A Scrapy Zhihu Crawler
zhihu-scrapy is a distributed crawler system for crawling zhihu website.The data we gather include user profile, followees and followers.Collected data can be used for various purpose(eg. finding communities, identifying popular answer posters)
It combines the following systems:
- scrapy (parsing and logging)
- selenium (downloading and executing javascript)
- redis (queueing and storing results)
The crawler system consists of one main redis server to manage crawling records. All crawling machines start a local redis server for storing user data.
Start redis server on main server and crawling machines.

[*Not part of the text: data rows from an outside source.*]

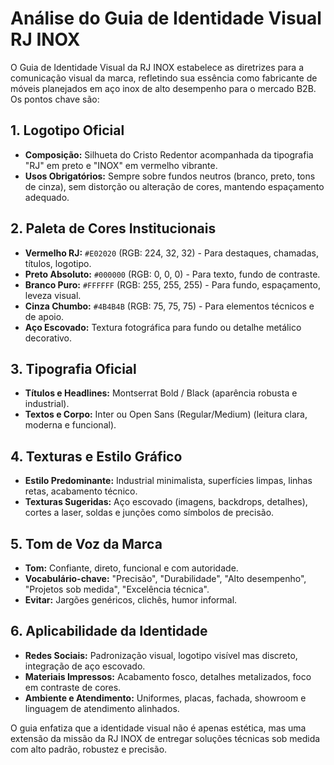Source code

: # Análise do Guia de Identidade Visual RJ INOX

O Guia de Identidade Visual da RJ INOX estabelece as diretrizes para a comunicação visual da marca, refletindo sua essência como fabricante de móveis planejados em aço inox de alto desempenho para o mercado B2B. Os pontos chave são:

## 1. Logotipo Oficial

- **Composição:** Silhueta do Cristo Redentor acompanhada da tipografia "RJ" em preto e "INOX" em vermelho vibrante.
- **Usos Obrigatórios:** Sempre sobre fundos neutros (branco, preto, tons de cinza), sem distorção ou alteração de cores, mantendo espaçamento adequado.

## 2. Paleta de Cores Institucionais

- **Vermelho RJ:** `#E02020` (RGB: 224, 32, 32) - Para destaques, chamadas, títulos, logotipo.
- **Preto Absoluto:** `#000000` (RGB: 0, 0, 0) - Para texto, fundo de contraste.
- **Branco Puro:** `#FFFFFF` (RGB: 255, 255, 255) - Para fundo, espaçamento, leveza visual.
- **Cinza Chumbo:** `#4B4B4B` (RGB: 75, 75, 75) - Para elementos técnicos e de apoio.
- **Aço Escovado:** Textura fotográfica para fundo ou detalhe metálico decorativo.

## 3. Tipografia Oficial

- **Títulos e Headlines:** Montserrat Bold / Black (aparência robusta e industrial).
- **Textos e Corpo:** Inter ou Open Sans (Regular/Medium) (leitura clara, moderna e funcional).

## 4. Texturas e Estilo Gráfico

- **Estilo Predominante:** Industrial minimalista, superfícies limpas, linhas retas, acabamento técnico.
- **Texturas Sugeridas:** Aço escovado (imagens, backdrops, detalhes), cortes a laser, soldas e junções como símbolos de precisão.

## 5. Tom de Voz da Marca

- **Tom:** Confiante, direto, funcional e com autoridade.
- **Vocabulário-chave:** "Precisão", "Durabilidade", "Alto desempenho", "Projetos sob medida", "Excelência técnica".
- **Evitar:** Jargões genéricos, clichês, humor informal.

## 6. Aplicabilidade da Identidade

- **Redes Sociais:** Padronização visual, logotipo visível mas discreto, integração de aço escovado.
- **Materiais Impressos:** Acabamento fosco, detalhes metalizados, foco em contraste de cores.
- **Ambiente e Atendimento:** Uniformes, placas, fachada, showroom e linguagem de atendimento alinhados.

O guia enfatiza que a identidade visual não é apenas estética, mas uma extensão da missão da RJ INOX de entregar soluções técnicas sob medida com alto padrão, robustez e precisão.

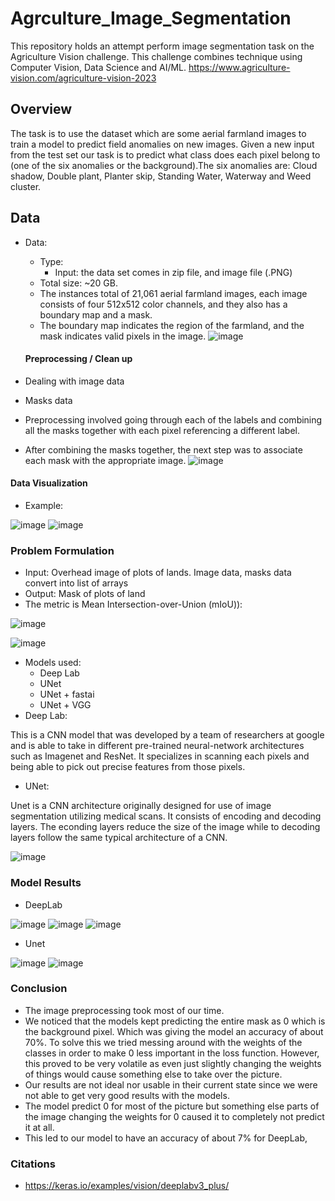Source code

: # Agrculture_Image_Segmentation

This repository holds an attempt perform image segmentation task on the Agriculture Vision challenge. This challenge combines technique using Computer Vision, Data Science and AI/ML. https://www.agriculture-vision.com/agriculture-vision-2023

## Overview
The task is to use the dataset which are some aerial farmland images to train a model to predict field anomalies on new images. Given a new input from the test set our task is to predict what class does each pixel belong to (one of the six anomalies or the background).​The six anomalies are: Cloud shadow, Double plant, Planter skip, Standing Water, Waterway and Weed cluster. 

## Data
* Data:
  * Type: 
    * Input: the data set comes in zip file, and image file (.PNG)
  * Total size: ~20 GB.
  * The instances total of 21,061 aerial farmland images, each image consists of four 512x512 color channels, and they also has a boundary map and a mask. 
  * The boundary map indicates the region of the farmland, and the mask indicates valid pixels in the image. 
![image](https://user-images.githubusercontent.com/89665013/236540282-8d9fbd80-fdb1-4fc1-b71e-677141c23c6e.png)

  #### Preprocessing / Clean up

* Dealing with image data
* Masks data
* Preprocessing involved going through each of the labels and combining all the masks together with each pixel referencing a different label.
* After combining the masks together, the next step was to associate each mask with the appropriate image.
![image](https://user-images.githubusercontent.com/98187543/236552184-1949db0e-deaf-430e-b485-67d557d8921a.png)

 #### Data Visualization
  * Example:
  
![image](https://user-images.githubusercontent.com/98187543/236550315-ff3f7465-7d15-4715-a3b5-7e7b56aceb8c.png)
![image](https://user-images.githubusercontent.com/98187543/236550391-856061a0-ce5a-4eec-a998-91abd9f7550c.png)


### Problem Formulation

  * Input: Overhead image of plots of lands. Image data, masks data convert into list of arrays
  * Output: Mask of plots of land
  * The metric is Mean Intersection-over-Union (mIoU)):

![image](https://user-images.githubusercontent.com/89665013/236550741-2bd5505f-1f35-4b41-9ef3-1e9377097ebd.png)

![image](https://user-images.githubusercontent.com/89665013/236550787-05da44d1-a6d9-4428-87d9-91f850ee3491.png)

  * Models used: 
    * Deep Lab
    * UNet
    * UNet + fastai
    * UNet + VGG
* Deep Lab:

This is a CNN model that was developed by a team of researchers at google and is able to take in different pre-trained neural-network architectures such as Imagenet and ResNet. It specializes in scanning each pixels and being able to pick out precise features from those pixels.


* UNet:

Unet is a CNN architecture originally designed for use of image segmentation utilizing medical scans. It consists of encoding and decoding layers. The econding layers reduce the size of the image while to decoding layers follow the same typical architecture of a CNN.

![image](https://user-images.githubusercontent.com/98187543/236554037-9534a58a-bf52-48c6-9f4d-1480512218bf.png)


### Model Results

  * DeepLab

 ![image](https://user-images.githubusercontent.com/89665013/236551019-ad66839e-55b8-4f09-b04d-042a305d683a.png)
 ![image](https://user-images.githubusercontent.com/89665013/236551126-23bda62c-97e0-4bb9-9bcc-5d6a14205bd0.png)
 ![image](https://user-images.githubusercontent.com/89665013/236551238-f4571b03-59fd-4b7c-b796-9a19303d9b5b.png)
 
  * Unet

![image](https://user-images.githubusercontent.com/98187543/236554943-5f1531cb-ba17-477f-89dc-a5e593fb154b.png)
![image](https://user-images.githubusercontent.com/98187543/236555114-1ff23906-f3ec-4810-806a-f8b605d1a7ff.png)


### Conclusion
 * The image preprocessing took most of our time. ​
 * We noticed that the models kept predicting the entire mask as 0 which is the background pixel. Which was giving the model an accuracy of about 70%. To solve this we tried messing around with the weights of the classes in order to make 0 less important in the loss function. However, this proved to be very volatile as even just slightly changing the weights of things would cause something else to take over the picture.​
 * Our results are not ideal nor usable in their current state since we were not able to get very good results with the models. ​
 * The model predict 0 for most of the picture but something else parts of the image changing the weights for 0 caused it to completely not predict it at all.​
 * This led to our model to have an accuracy of about 7% for DeepLab,  
### Citations
* https://keras.io/examples/vision/deeplabv3_plus/

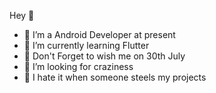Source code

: Hey 👋


- 🔭 I’m a Android Developer at present 
- 🌱 I’m currently learning Flutter 
- 🎂 Don't Forget to wish me on 30th July 
- 👯 I’m looking for craziness
- 🤔 I hate it when someone steels my projects 


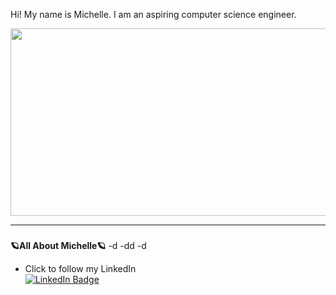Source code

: Hi! My name is Michelle. I am an aspiring computer science engineer. 

<div id="header" align="center">
  <img src="https://i.giphy.com/media/v1.Y2lkPTc5MGI3NjExendkd2syMjZsdmdxNDAzcnF0NzV3MGl2YndiOWljYWRiZnZ5M2VqZSZlcD12MV9pbnRlcm5hbF9naWZfYnlfaWQmY3Q9Zw/A4wSE2GQGTpfi/giphy.gif" width="1000" height="300"/>
</div


<br>
<hr>

###
<b>🪐All About Michelle🪐</b>
-d
-dd
-d
- Click to follow my LinkedIn <div id="badges" align="50%">
  <a href=https://www.linkedin.com/in/michelle-a-956893253/>
    <img src="https://img.shields.io/badge/LinkedIn-blue?style=for-the-badge&logo=linkedin&logoColor=white" alt="LinkedIn Badge"/>
  </a>
</div>
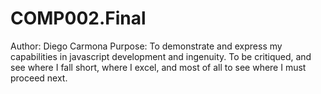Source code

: # COMP002.Final
Author: Diego Carmona
Purpose: To demonstrate and express my capabilities in javascript development and ingenuity. To be critiqued, and see where I fall short, where I excel, and most of all to see where I must proceed next.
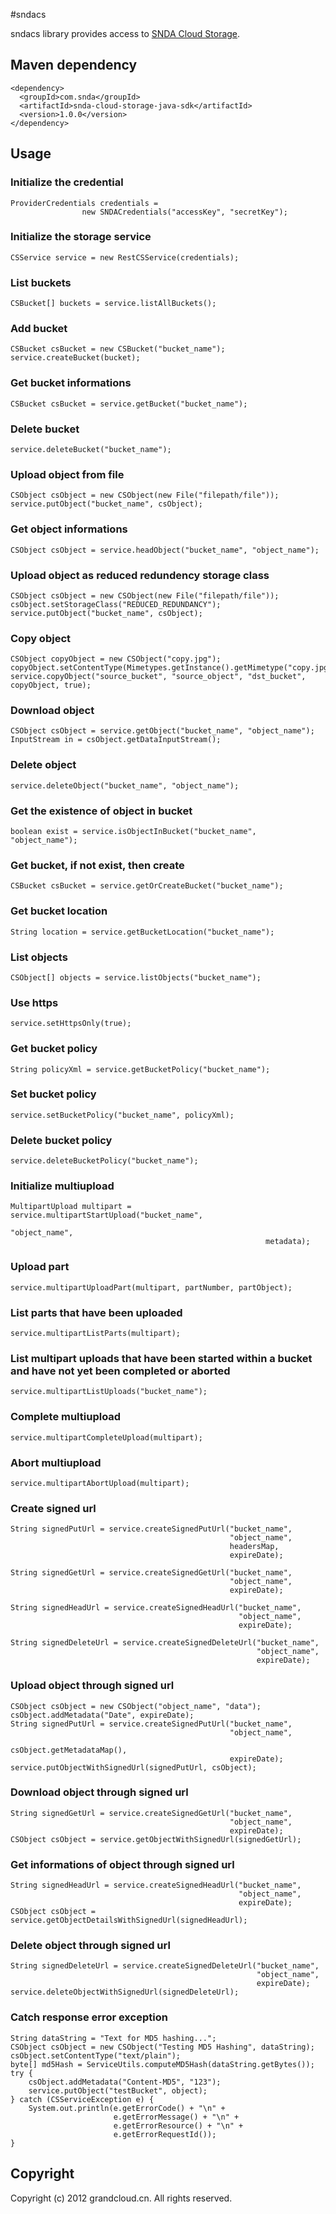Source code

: #sndacs

sndacs library provides access to [SNDA Cloud Storage](http://www.grandcloud.cn/product/ecs).

## Maven dependency

    <dependency>
      <groupId>com.snda</groupId>
      <artifactId>snda-cloud-storage-java-sdk</artifactId>
      <version>1.0.0</version>
    </dependency>

## Usage

### Initialize the credential

    ProviderCredentials credentials = 
                    new SNDACredentials("accessKey", "secretKey");

### Initialize the storage service

    CSService service = new RestCSService(credentials);

### List buckets

    CSBucket[] buckets = service.listAllBuckets();

### Add bucket

    CSBucket csBucket = new CSBucket("bucket_name");
    service.createBucket(bucket);

### Get bucket informations

    CSBucket csBucket = service.getBucket("bucket_name");

### Delete bucket

    service.deleteBucket("bucket_name");

### Upload object from file

    CSObject csObject = new CSObject(new File("filepath/file"));
    service.putObject("bucket_name", csObject);

### Get object informations

    CSObject csObject = service.headObject("bucket_name", "object_name");

### Upload object as reduced redundency storage class

    CSObject csObject = new CSObject(new File("filepath/file"));
    csObject.setStorageClass("REDUCED_REDUNDANCY");
    service.putObject("bucket_name", csObject);

### Copy object

    CSObject copyObject = new CSObject("copy.jpg");
    copyObject.setContentType(Mimetypes.getInstance().getMimetype("copy.jpg"));
    service.copyObject("source_bucket", "source_object", "dst_bucket", copyObject, true);

### Download object

    CSObject csObject = service.getObject("bucket_name", "object_name");
    InputStream in = csObject.getDataInputStream();

### Delete object

    service.deleteObject("bucket_name", "object_name");

### Get the existence of object in bucket

    boolean exist = service.isObjectInBucket("bucket_name", "object_name");

### Get bucket, if not exist, then create

    CSBucket csBucket = service.getOrCreateBucket("bucket_name");

### Get bucket location

    String location = service.getBucketLocation("bucket_name");

### List objects

    CSObject[] objects = service.listObjects("bucket_name");

### Use https

    service.setHttpsOnly(true);

### Get bucket policy

    String policyXml = service.getBucketPolicy("bucket_name");

### Set bucket policy

    service.setBucketPolicy("bucket_name", policyXml);

### Delete bucket policy

    service.deleteBucketPolicy("bucket_name");

### Initialize multiupload

    MultipartUpload multipart = service.multipartStartUpload("bucket_name", 
                                                             "object_name",
                                                             metadata);

### Upload part

    service.multipartUploadPart(multipart, partNumber, partObject);

### List parts that have been uploaded

    service.multipartListParts(multipart);

### List multipart uploads that have been started within a bucket and have not yet been completed or aborted

    service.multipartListUploads("bucket_name");

### Complete multiupload

    service.multipartCompleteUpload(multipart);

### Abort multiupload

    service.multipartAbortUpload(multipart);

### Create signed url

    String signedPutUrl = service.createSignedPutUrl("bucket_name",
                                                     "object_name",
                                                     headersMap,
                                                     expireDate);

    String signedGetUrl = service.createSignedGetUrl("bucket_name",
                                                     "object_name",
                                                     expireDate);

    String signedHeadUrl = service.createSignedHeadUrl("bucket_name",
                                                       "object_name",
                                                       expireDate);

    String signedDeleteUrl = service.createSignedDeleteUrl("bucket_name",
                                                           "object_name",
                                                           expireDate);
                                                           
### Upload object through signed url

    CSObject csObject = new CSObject("object_name", "data");
    csObject.addMetadata("Date", expireDate);
    String signedPutUrl = service.createSignedPutUrl("bucket_name", 
                                                     "object_name",
                                                     csObject.getMetadataMap(), 
                                                     expireDate);
    service.putObjectWithSignedUrl(signedPutUrl, csObject);
    
### Download object through signed url

    String signedGetUrl = service.createSignedGetUrl("bucket_name",
                                                     "object_name",
                                                     expireDate);
    CSObject csObject = service.getObjectWithSignedUrl(signedGetUrl);
    
### Get informations of object through signed url

    String signedHeadUrl = service.createSignedHeadUrl("bucket_name",
                                                       "object_name",
                                                       expireDate);
    CSObject csObject = service.getObjectDetailsWithSignedUrl(signedHeadUrl);
    
### Delete object through signed url

    String signedDeleteUrl = service.createSignedDeleteUrl("bucket_name",
                                                           "object_name",
                                                           expireDate);
    service.deleteObjectWithSignedUrl(signedDeleteUrl);
    
### Catch response error exception

    String dataString = "Text for MD5 hashing...";
    CSObject csObject = new CSObject("Testing MD5 Hashing", dataString);
    csObject.setContentType("text/plain");
    byte[] md5Hash = ServiceUtils.computeMD5Hash(dataString.getBytes());
    try {
        csObject.addMetadata("Content-MD5", "123");
        service.putObject("testBucket", object);
    } catch (CSServiceException e) {
        System.out.println(e.getErrorCode() + "\n" + 
                           e.getErrorMessage() + "\n" +
                           e.getErrorResource() + "\n" +
                           e.getErrorRequestId());
    }

## Copyright

Copyright (c) 2012 grandcloud.cn.
All rights reserved.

Add initial users to the main redis server with Monitor, example:
>> from zhihu.utils import Monitor
>> init_list = ['first-id',]
>> Monitor.add_user_ids(init_list)
In zhihu/settings.py
set REDIS_HOST
to the ip address of the main redis server.
Use scrapy crawl zhihu_people
to start a crawler.
We provide the Monitor class to monitor crawlers, including solving captchas for them. To solve captchas for all crawlers that need captcha, use:
>> from zhihu.utils import Monitor
>> m = Monitor()
>> m.solve_captchas()
Each crawler needs to fetch an account from the account pool to start. To add accounts to account pool, use:
>> from zhihu.utils import Monitor
>> m = Monitor()
>> m.add_account('username','password')
>> from zhihu.utils import Monitor
>> m = Monitor()
>> m.stats()